**Exercise goal:**
Within the listing, how many lines hold the word "Right"? Give the number by itself.
-------
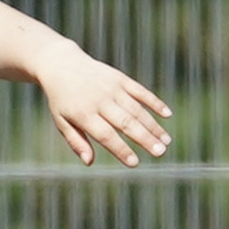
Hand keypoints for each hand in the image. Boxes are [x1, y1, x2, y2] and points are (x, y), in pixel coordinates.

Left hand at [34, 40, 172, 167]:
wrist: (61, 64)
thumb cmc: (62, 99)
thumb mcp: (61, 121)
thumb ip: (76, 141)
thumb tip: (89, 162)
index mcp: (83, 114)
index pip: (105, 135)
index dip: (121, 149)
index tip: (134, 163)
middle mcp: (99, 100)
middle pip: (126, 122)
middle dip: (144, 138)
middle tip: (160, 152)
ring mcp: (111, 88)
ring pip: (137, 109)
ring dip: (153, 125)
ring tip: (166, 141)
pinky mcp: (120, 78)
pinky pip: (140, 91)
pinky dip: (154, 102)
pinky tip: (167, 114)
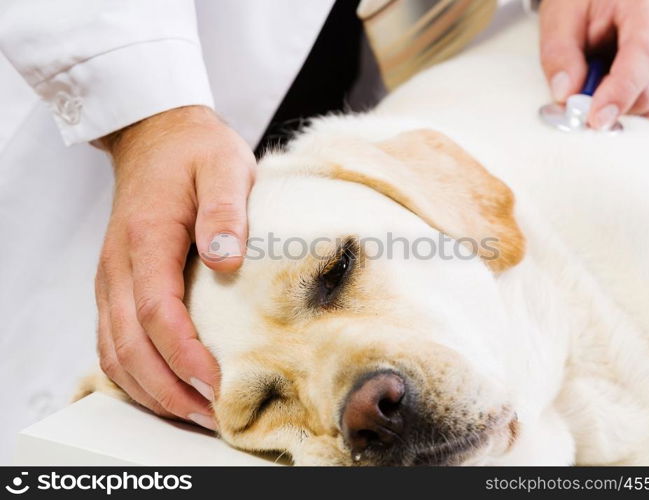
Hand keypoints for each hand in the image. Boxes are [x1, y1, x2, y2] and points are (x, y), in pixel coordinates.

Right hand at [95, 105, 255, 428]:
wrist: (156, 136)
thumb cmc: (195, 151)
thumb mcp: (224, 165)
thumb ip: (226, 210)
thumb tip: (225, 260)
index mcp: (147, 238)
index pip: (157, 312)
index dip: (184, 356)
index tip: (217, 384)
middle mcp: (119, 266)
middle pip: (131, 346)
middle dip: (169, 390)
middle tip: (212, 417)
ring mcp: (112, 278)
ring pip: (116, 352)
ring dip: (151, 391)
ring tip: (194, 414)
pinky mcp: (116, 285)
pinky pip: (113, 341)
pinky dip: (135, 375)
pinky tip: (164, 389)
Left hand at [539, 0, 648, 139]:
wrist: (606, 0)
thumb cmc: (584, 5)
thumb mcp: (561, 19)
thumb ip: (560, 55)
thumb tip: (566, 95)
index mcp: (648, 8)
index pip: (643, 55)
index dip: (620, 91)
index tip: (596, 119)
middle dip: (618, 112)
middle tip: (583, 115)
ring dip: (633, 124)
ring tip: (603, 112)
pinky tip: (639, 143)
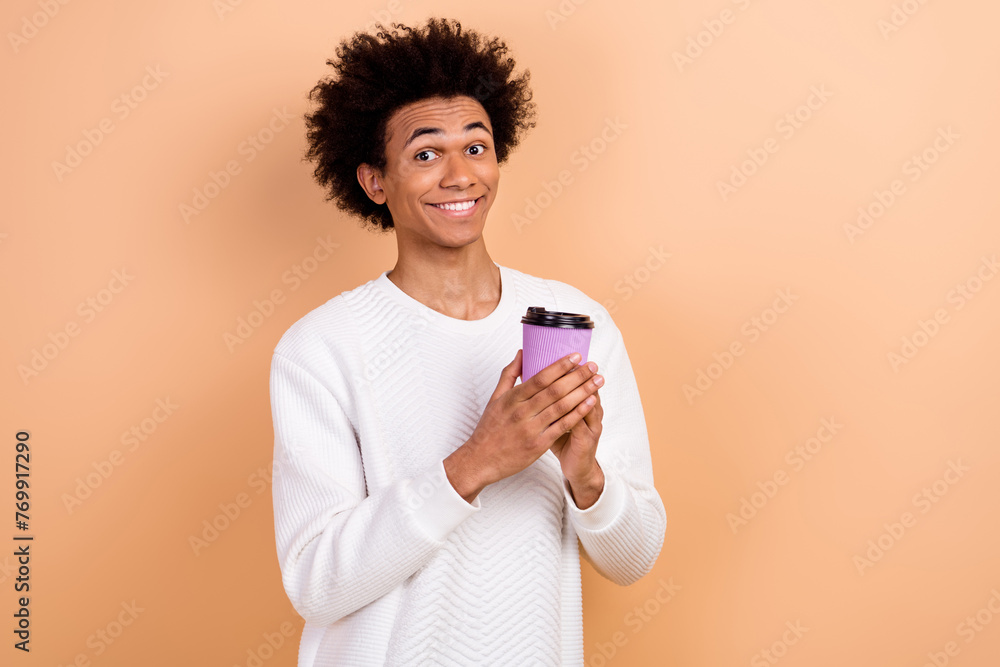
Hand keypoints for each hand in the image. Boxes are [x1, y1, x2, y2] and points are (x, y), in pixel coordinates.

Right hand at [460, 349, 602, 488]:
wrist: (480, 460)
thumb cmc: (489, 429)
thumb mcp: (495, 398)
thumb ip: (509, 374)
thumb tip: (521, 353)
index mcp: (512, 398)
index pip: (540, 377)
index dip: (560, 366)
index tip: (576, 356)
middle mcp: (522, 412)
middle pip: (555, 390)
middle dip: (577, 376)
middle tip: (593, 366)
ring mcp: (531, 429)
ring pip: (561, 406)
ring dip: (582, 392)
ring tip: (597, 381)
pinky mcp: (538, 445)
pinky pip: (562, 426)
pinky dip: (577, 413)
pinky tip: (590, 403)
-------
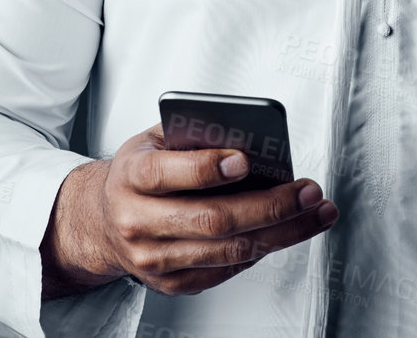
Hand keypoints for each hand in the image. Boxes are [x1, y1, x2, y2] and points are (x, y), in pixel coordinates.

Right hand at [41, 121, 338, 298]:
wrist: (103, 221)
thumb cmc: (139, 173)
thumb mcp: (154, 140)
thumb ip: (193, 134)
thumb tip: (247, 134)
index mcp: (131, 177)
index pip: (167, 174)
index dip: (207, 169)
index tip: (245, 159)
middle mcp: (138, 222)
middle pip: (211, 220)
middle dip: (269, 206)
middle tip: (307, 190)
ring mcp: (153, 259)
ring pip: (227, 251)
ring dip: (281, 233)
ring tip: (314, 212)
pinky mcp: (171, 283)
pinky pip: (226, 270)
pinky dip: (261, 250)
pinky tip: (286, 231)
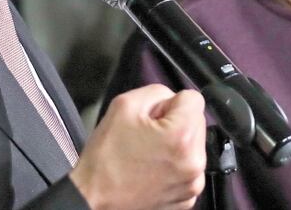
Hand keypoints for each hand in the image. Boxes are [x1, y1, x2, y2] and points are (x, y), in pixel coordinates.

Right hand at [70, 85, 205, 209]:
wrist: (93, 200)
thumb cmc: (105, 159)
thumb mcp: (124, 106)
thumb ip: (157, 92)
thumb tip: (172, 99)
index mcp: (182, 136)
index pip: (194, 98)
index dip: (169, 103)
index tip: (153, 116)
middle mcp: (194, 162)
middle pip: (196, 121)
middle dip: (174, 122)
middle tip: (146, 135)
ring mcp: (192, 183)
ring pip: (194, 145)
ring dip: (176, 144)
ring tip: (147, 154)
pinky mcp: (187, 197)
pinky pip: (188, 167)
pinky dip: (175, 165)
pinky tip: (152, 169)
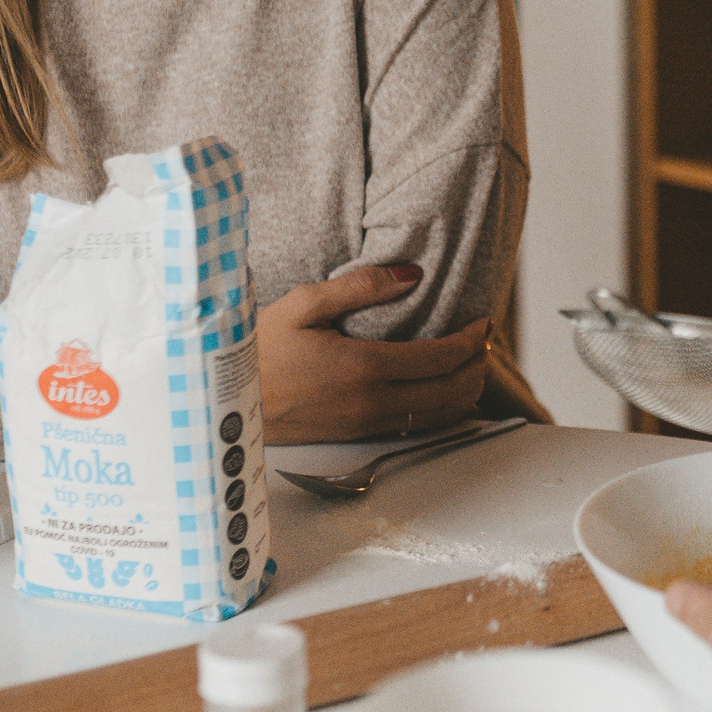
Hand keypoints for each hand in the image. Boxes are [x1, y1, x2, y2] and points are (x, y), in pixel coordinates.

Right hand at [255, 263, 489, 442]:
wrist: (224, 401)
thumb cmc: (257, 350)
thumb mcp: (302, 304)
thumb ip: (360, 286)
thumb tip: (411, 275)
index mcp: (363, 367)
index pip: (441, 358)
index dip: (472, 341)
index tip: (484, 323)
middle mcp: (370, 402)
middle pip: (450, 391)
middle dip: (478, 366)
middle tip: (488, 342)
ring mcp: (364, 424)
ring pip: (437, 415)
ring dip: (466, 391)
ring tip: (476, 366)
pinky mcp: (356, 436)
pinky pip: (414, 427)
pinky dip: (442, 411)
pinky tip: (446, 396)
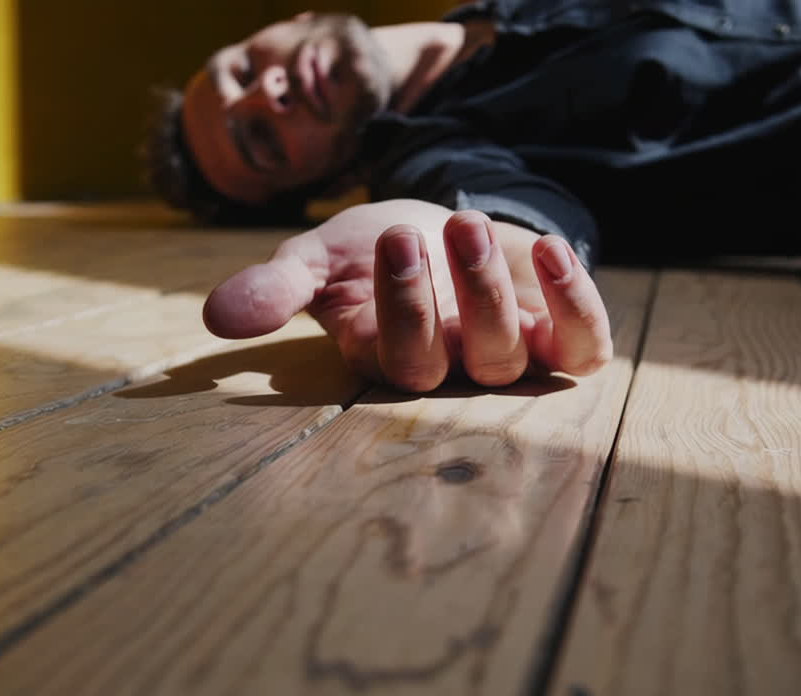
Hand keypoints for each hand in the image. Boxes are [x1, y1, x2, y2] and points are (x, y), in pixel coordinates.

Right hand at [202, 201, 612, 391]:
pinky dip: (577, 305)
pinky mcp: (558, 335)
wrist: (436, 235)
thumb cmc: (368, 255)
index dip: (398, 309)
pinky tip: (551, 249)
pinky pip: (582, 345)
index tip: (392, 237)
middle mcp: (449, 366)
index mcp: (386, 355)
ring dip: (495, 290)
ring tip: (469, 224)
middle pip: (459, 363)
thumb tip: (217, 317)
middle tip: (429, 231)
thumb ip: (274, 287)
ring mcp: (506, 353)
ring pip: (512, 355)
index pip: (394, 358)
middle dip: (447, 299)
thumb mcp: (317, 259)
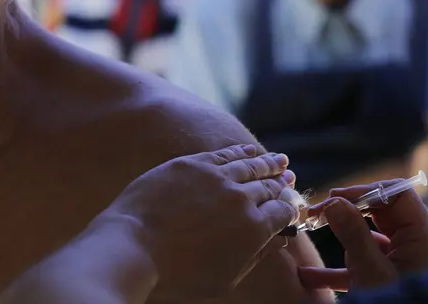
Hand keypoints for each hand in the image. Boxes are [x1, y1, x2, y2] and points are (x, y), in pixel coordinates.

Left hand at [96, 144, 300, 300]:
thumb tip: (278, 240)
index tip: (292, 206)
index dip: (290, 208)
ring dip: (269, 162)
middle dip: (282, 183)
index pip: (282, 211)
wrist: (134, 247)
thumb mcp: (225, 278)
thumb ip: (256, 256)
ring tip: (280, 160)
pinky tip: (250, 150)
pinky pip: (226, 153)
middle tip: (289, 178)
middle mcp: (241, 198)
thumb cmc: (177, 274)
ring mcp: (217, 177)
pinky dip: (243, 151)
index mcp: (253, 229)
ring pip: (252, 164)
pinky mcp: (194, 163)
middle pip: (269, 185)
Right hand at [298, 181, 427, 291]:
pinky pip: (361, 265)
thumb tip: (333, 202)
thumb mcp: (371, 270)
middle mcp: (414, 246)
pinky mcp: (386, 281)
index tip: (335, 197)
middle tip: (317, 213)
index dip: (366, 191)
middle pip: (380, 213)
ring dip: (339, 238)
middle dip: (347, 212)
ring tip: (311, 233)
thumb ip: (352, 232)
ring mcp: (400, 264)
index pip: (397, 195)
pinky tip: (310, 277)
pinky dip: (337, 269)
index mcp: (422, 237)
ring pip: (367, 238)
-------
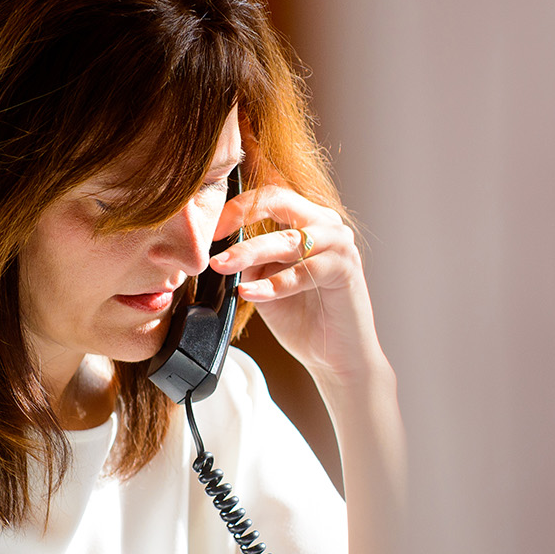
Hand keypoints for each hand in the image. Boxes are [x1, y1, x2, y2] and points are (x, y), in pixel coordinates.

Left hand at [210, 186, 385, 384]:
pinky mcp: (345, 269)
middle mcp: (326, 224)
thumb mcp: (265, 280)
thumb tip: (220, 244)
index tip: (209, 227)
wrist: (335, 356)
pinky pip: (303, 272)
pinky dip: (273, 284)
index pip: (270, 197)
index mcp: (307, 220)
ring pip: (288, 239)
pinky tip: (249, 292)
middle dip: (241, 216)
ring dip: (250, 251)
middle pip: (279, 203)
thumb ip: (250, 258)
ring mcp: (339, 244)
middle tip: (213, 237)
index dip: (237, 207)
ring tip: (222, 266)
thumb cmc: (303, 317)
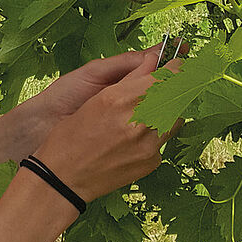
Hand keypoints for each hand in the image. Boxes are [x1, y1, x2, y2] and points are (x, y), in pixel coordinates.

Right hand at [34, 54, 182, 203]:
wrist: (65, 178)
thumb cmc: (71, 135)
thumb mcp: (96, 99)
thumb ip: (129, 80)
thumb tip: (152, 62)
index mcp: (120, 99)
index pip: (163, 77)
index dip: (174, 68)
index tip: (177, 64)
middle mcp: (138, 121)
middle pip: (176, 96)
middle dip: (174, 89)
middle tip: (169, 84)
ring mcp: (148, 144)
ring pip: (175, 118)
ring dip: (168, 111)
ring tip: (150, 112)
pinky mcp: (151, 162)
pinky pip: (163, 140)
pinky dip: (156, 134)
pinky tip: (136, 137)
-------
**Written solution:**
8